-------- Input records --------

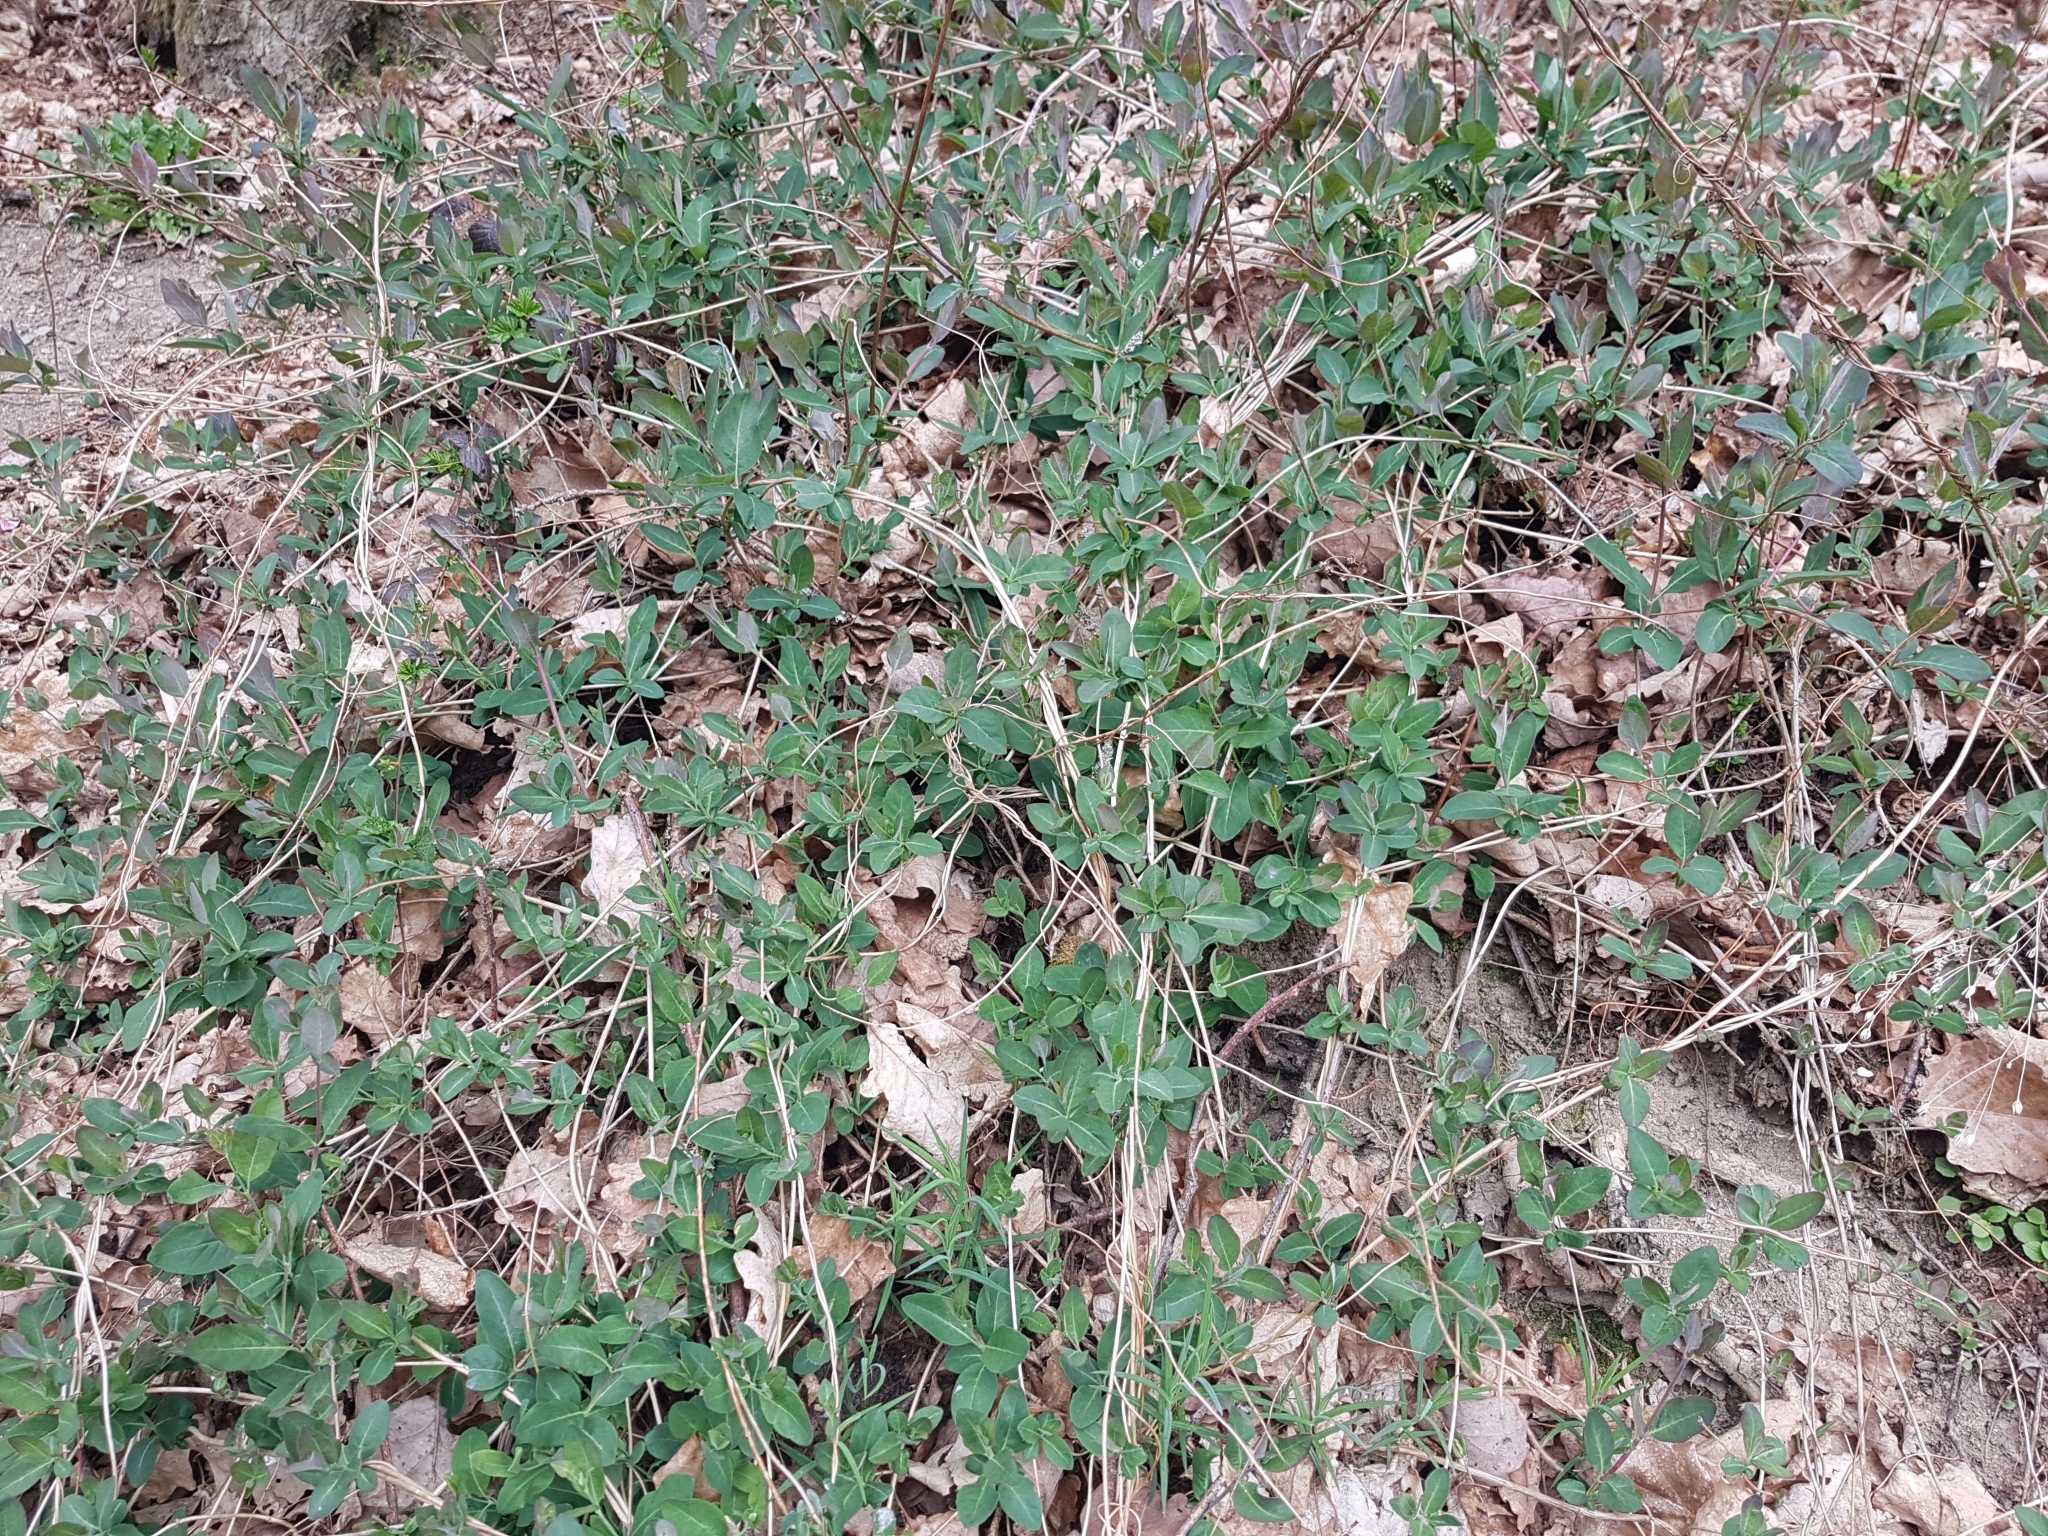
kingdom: Plantae
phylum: Tracheophyta
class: Magnoliopsida
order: Dipsacales
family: Caprifoliaceae
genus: Lonicera
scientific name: Lonicera periclymenum
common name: European honeysuckle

--------

[Exercise prompt] Pull out the stretch from the line containing "class: Magnoliopsida" through the last line of the rows, and reproduce it word for word.

[Result for this exercise]
class: Magnoliopsida
order: Dipsacales
family: Caprifoliaceae
genus: Lonicera
scientific name: Lonicera periclymenum
common name: European honeysuckle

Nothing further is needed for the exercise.